FMCSA to investigate driver safety

Federal agency will launch studies on how detention practices and driver compensation affect motor carrier safety.

By Toby Gooley and Mark B. Solomon

The Federal Motor Carrier Safety Administration (FMCSA) will launch two new research studies this summer on factors affecting driver safety.

According to FMCSA Administrator Anne S. Ferro, the agency wants to determine to what extent driver compensation practices and detention time at shippers' loading and receiving docks affect drivers' ability to drive safely.
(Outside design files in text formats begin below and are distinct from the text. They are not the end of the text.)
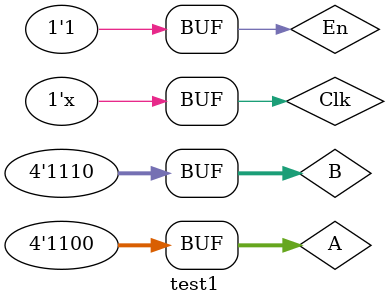
<source format=v>
`timescale 1ns / 1ps


module test1;

	// Inputs
	reg [0:3] A;
	reg [0:3] B;
	reg Clk;
	reg En;

	// Outputs
	wire [0:3] Sum;
	wire Overflow;

	// Instantiate the Unit Under Test (UUT)
	adder uut (
		.A(A), 
		.B(B), 
		.Clk(Clk), 
		.En(En), 
		.Sum(Sum), 
		.Overflow(Overflow)
	);

	initial begin
		// Initialize Inputs
		A=4'b1100;
		B=4'b1110;
		Clk=0;
		En=1;
	end
    always #10 Clk=~Clk;
	 
endmodule


</source>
Ferro made those remarks in a keynote speech April 20 at the annual Spring Forum of the Council of Supply Chain Management Professionals' Columbus (Ohio) Roundtable.

One study will explore whether long waiting times in a parked vehicle at a shipper's dock—which as of Feb. 27 became "off-duty time" under the new driver hours-of-service rule—would contribute to driver fatigue and influence performance.

In the past, all of the time spent in a rig, other than in a sleeper berth, was considered on-duty time for drivers.

The other study would examine whether a link exists between the way drivers are compensated—either by the load or by the mile—and driver behavior behind the wheel, according to Ferro.

The two issues are intertwined, Ferro added. "If you're paid by the load and you can't deliver a load because of detention, that's a problem," she said.

"You're under constant pressure to push yourself to the limits to maximize your daily income," she said.